I have recently implemented (Tested) OpenCL using a Struct to carry and update a C++ class object using a simple function written to the kernel and found to my dismay that the same function when processed without the kernel using a simple for loop was in fact faster.
Here is the kernel function :
__kernel void function_x_y_(__global myclass_* input,long n)
{
int gid = get_global_id(0);
if(gid<n)
input[gid].valuez = input[gid].valuey * input[gid].valuex * 8736;
}
Here is the for loop :
for(int i=0;i<100;i++){
thisclass[i].function_x_y();
}
and the class function :
void function_x_y(){
valuez = valuex * valuey;
}
I ran a clock on both process :
cout<<"Run function in serial\n";
startTime = clock();
for(int i=0;i<100;i++){
thisclass[i].function_x_y();
}
endTime = clock();
cout << "It took (serial) " << (endTime -startTime) / (CLOCKS_PER_SEC / 1000000) << " ms. " << endl;
cout<<"Run function in parallel using struct to write to object\n";
init_ocl();
startTime = clock();
load_kernel_from_struct("function_x_y_",p_struct,100); //Loads function and variables into opencl
endTime = clock();
cout << "It took (parallel) " << (endTime -startTime) / (CLOCKS_PER_SEC / 1000000 ) << " ms. " << endl;
With the output:
Run function in serial
It took (serial) 5 ms.
Run function in parallel using struct to write to object
It took (parallel) 159010 ms.
I am using the cl-helper.c by Andreas Kloecker
I dont understand this it should be faster. Any help or advice is welcome.
Is there a more accurate speed test? Could this be due to the fact that it takes time to initialise assign memory and transfer the data to the kernel?
There must be a way to ensure that this works faster could it be that I must transfer and initialise everything before running the function?
Thanks, Hbyte.

## Dataset extract
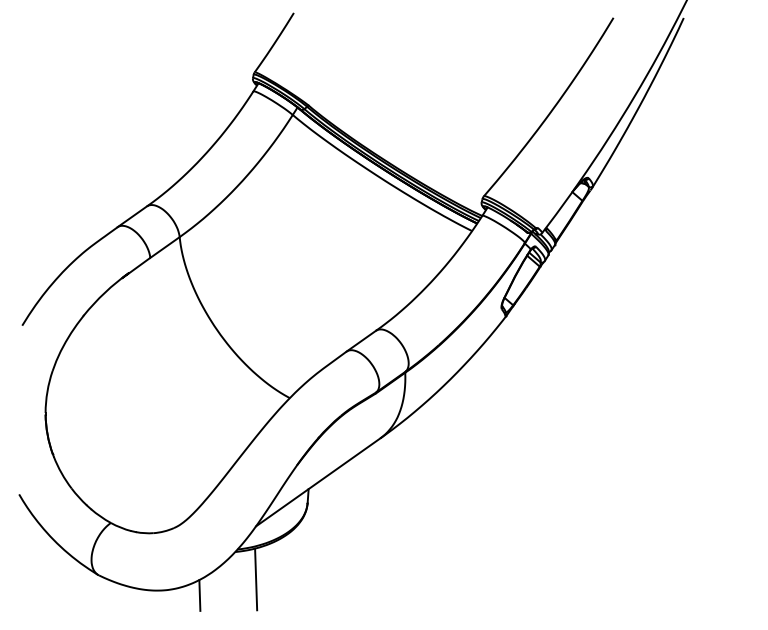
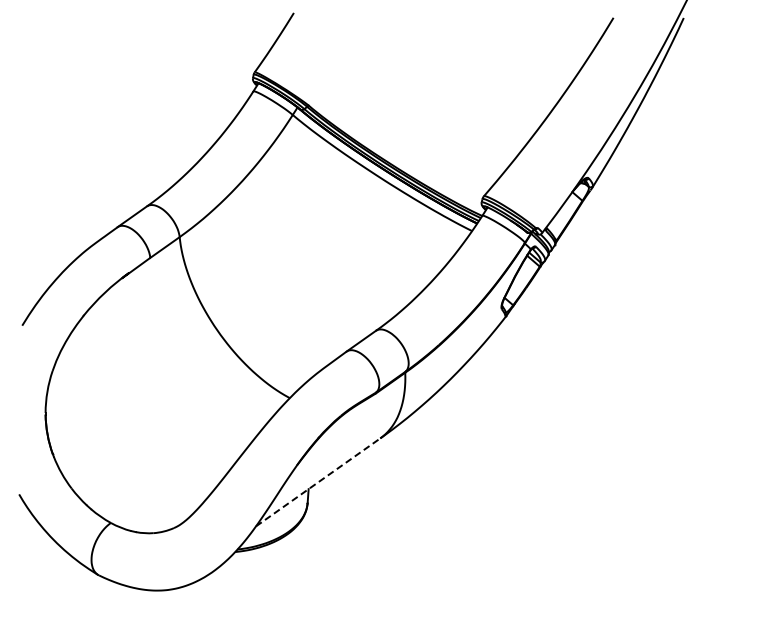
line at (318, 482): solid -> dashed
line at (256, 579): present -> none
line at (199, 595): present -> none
==
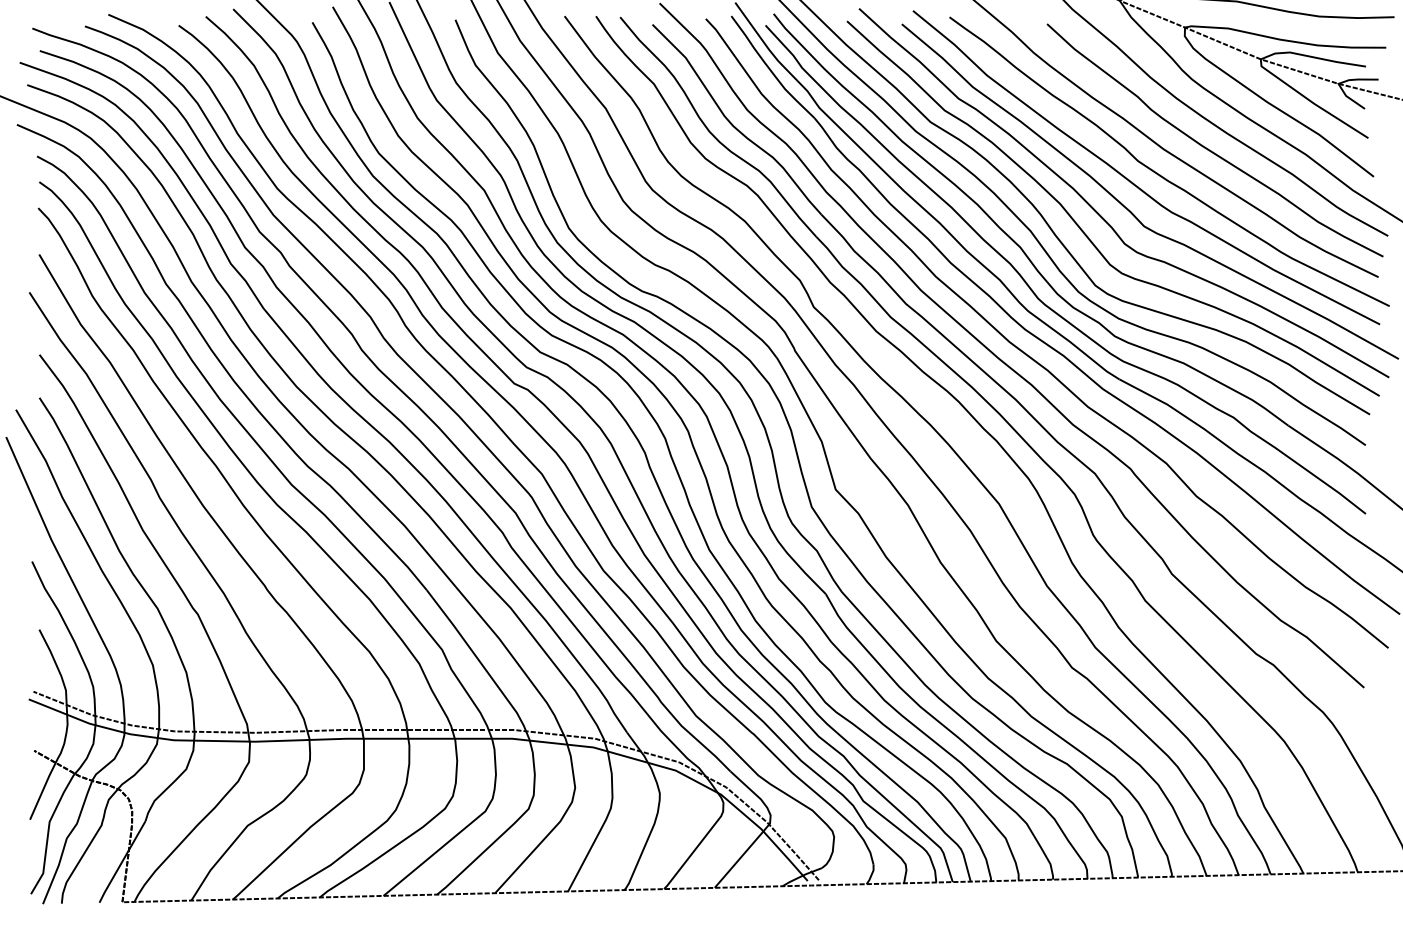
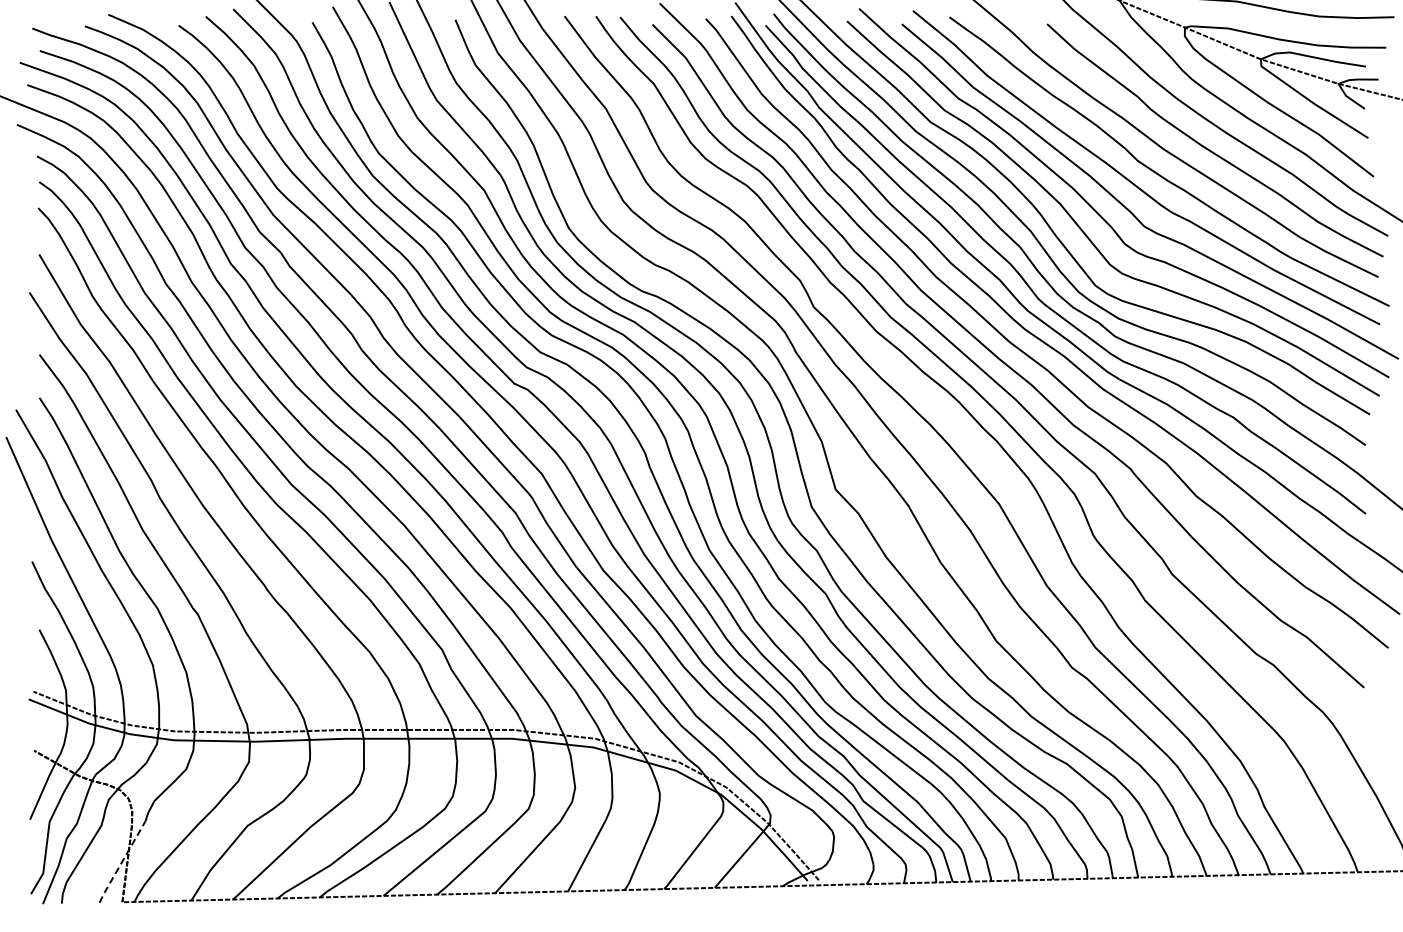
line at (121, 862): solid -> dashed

## Stated task 1
List every line that the OpenCL forum post gives as the program's output.
## Stated task 2
Write out the part of the OpenCL forum post that begins at the words "I have recently" and ends after the words "in fact faster.".

## Final answer 1
Run function in serial
It took (serial) 5 ms.
Run function in parallel using struct to write to object
It took (parallel) 159010 ms.

## Final answer 2
I have recently implemented (Tested) OpenCL using a Struct to carry and update a C++ class object using a simple function written to the kernel and found to my dismay that the same function when processed without the kernel using a simple for loop was in fact faster.